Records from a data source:
□ □ □

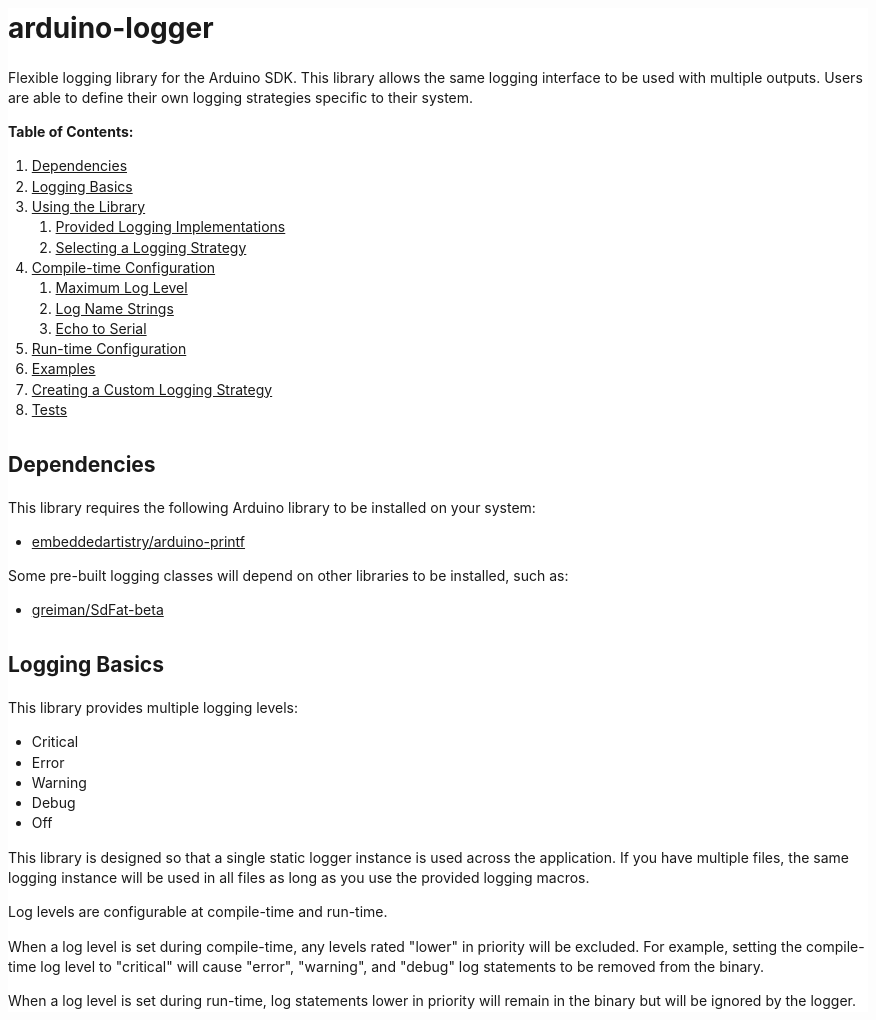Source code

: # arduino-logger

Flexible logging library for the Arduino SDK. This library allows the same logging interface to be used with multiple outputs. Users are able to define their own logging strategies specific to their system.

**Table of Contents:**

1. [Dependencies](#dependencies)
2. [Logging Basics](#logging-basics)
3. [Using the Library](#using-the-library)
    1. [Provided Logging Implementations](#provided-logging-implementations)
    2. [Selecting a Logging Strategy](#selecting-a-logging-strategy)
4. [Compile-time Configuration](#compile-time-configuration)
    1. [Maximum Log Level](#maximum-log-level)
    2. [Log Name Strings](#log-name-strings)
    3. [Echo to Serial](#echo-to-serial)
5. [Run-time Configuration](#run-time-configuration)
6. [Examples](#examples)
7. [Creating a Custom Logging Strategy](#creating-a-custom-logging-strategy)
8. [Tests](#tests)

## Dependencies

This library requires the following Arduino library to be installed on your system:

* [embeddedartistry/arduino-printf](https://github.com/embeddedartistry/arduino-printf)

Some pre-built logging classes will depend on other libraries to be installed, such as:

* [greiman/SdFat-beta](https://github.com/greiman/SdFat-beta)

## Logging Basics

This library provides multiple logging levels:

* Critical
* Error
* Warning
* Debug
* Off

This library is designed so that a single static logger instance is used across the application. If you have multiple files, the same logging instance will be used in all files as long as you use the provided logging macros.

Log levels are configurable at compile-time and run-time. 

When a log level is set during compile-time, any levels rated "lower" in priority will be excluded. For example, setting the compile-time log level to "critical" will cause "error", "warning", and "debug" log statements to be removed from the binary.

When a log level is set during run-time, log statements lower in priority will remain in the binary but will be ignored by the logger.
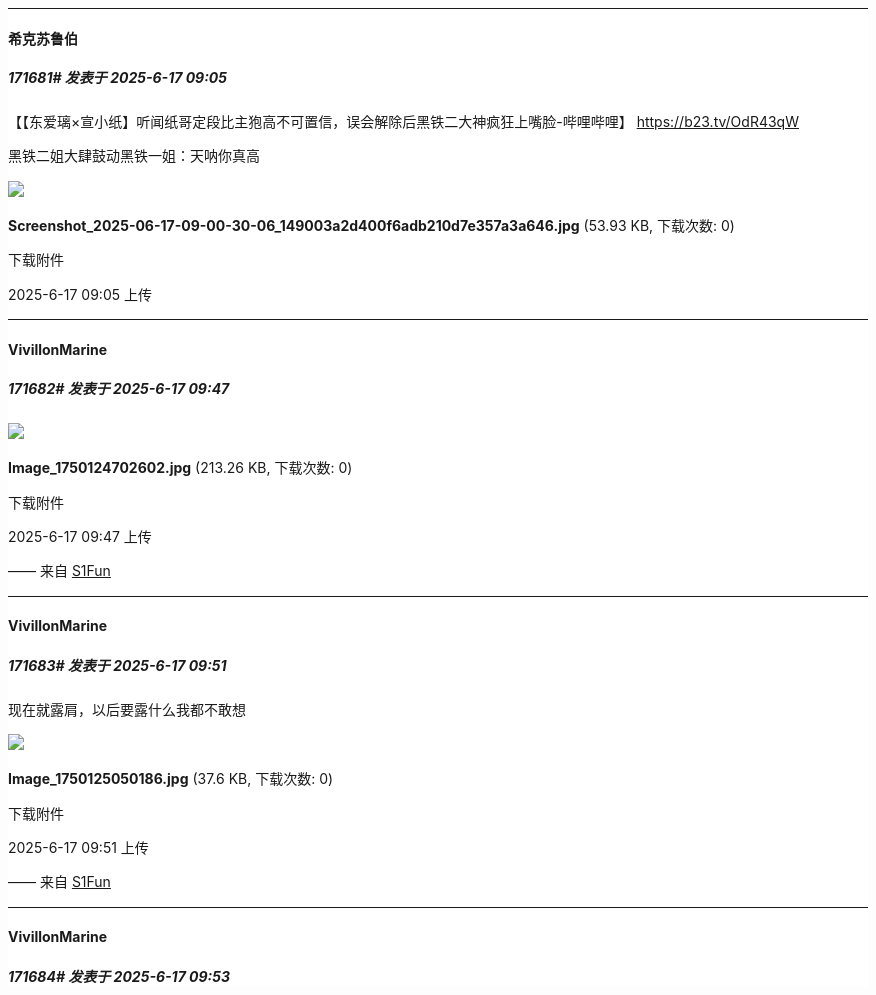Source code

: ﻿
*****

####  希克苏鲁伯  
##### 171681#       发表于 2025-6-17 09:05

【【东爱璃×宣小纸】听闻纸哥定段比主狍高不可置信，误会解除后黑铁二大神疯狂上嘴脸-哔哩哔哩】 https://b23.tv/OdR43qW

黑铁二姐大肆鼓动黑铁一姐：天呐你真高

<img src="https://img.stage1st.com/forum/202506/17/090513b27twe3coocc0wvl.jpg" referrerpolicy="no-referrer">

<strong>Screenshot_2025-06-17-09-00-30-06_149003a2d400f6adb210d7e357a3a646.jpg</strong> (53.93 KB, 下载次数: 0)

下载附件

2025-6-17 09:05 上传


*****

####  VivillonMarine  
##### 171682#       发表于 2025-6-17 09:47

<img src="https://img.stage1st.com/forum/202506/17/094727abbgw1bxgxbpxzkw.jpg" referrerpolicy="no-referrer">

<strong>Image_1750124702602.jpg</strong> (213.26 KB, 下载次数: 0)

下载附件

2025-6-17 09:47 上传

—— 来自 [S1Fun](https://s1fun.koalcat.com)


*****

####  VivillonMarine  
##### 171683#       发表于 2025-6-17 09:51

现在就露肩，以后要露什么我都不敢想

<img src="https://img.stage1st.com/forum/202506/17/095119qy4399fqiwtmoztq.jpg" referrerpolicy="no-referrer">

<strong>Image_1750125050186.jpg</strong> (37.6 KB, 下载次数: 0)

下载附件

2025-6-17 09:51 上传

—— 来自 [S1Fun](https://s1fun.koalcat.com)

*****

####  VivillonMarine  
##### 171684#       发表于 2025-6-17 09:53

□ □ □

- WHAT THE EXERCISE ASKS -
Return every line of the data above exactly, and omit all pictures.

- EXERCISE RESPONSE -
Source code

: # arduino-logger

Flexible logging library for the Arduino SDK. This library allows the same logging interface to be used with multiple outputs. Users are able to define their own logging strategies specific to their system.

**Table of Contents:**

1. [Dependencies](#dependencies)
2. [Logging Basics](#logging-basics)
3. [Using the Library](#using-the-library)
    1. [Provided Logging Implementations](#provided-logging-implementations)
    2. [Selecting a Logging Strategy](#selecting-a-logging-strategy)
4. [Compile-time Configuration](#compile-time-configuration)
    1. [Maximum Log Level](#maximum-log-level)
    2. [Log Name Strings](#log-name-strings)
    3. [Echo to Serial](#echo-to-serial)
5. [Run-time Configuration](#run-time-configuration)
6. [Examples](#examples)
7. [Creating a Custom Logging Strategy](#creating-a-custom-logging-strategy)
8. [Tests](#tests)

## Dependencies

This library requires the following Arduino library to be installed on your system:

* [embeddedartistry/arduino-printf](https://github.com/embeddedartistry/arduino-printf)

Some pre-built logging classes will depend on other libraries to be installed, such as:

* [greiman/SdFat-beta](https://github.com/greiman/SdFat-beta)

## Logging Basics

This library provides multiple logging levels:

* Critical
* Error
* Warning
* Debug
* Off

This library is designed so that a single static logger instance is used across the application. If you have multiple files, the same logging instance will be used in all files as long as you use the provided logging macros.

Log levels are configurable at compile-time and run-time. 

When a log level is set during compile-time, any levels rated "lower" in priority will be excluded. For example, setting the compile-time log level to "critical" will cause "error", "warning", and "debug" log statements to be removed from the binary.

When a log level is set during run-time, log statements lower in priority will remain in the binary but will be ignored by the logger.
Source code

: ﻿
*****

####  希克苏鲁伯  
##### 171681#       发表于 2025-6-17 09:05

【【东爱璃×宣小纸】听闻纸哥定段比主狍高不可置信，误会解除后黑铁二大神疯狂上嘴脸-哔哩哔哩】 https://b23.tv/OdR43qW

黑铁二姐大肆鼓动黑铁一姐：天呐你真高

<img src="https://img.stage1st.com/forum/202506/17/090513b27twe3coocc0wvl.jpg" referrerpolicy="no-referrer">

<strong>Screenshot_2025-06-17-09-00-30-06_149003a2d400f6adb210d7e357a3a646.jpg</strong> (53.93 KB, 下载次数: 0)

下载附件

2025-6-17 09:05 上传


*****

####  VivillonMarine  
##### 171682#       发表于 2025-6-17 09:47

<img src="https://img.stage1st.com/forum/202506/17/094727abbgw1bxgxbpxzkw.jpg" referrerpolicy="no-referrer">

<strong>Image_1750124702602.jpg</strong> (213.26 KB, 下载次数: 0)

下载附件

2025-6-17 09:47 上传

—— 来自 [S1Fun](https://s1fun.koalcat.com)


*****

####  VivillonMarine  
##### 171683#       发表于 2025-6-17 09:51

现在就露肩，以后要露什么我都不敢想

<img src="https://img.stage1st.com/forum/202506/17/095119qy4399fqiwtmoztq.jpg" referrerpolicy="no-referrer">

<strong>Image_1750125050186.jpg</strong> (37.6 KB, 下载次数: 0)

下载附件

2025-6-17 09:51 上传

—— 来自 [S1Fun](https://s1fun.koalcat.com)

*****

####  VivillonMarine  
##### 171684#       发表于 2025-6-17 09:53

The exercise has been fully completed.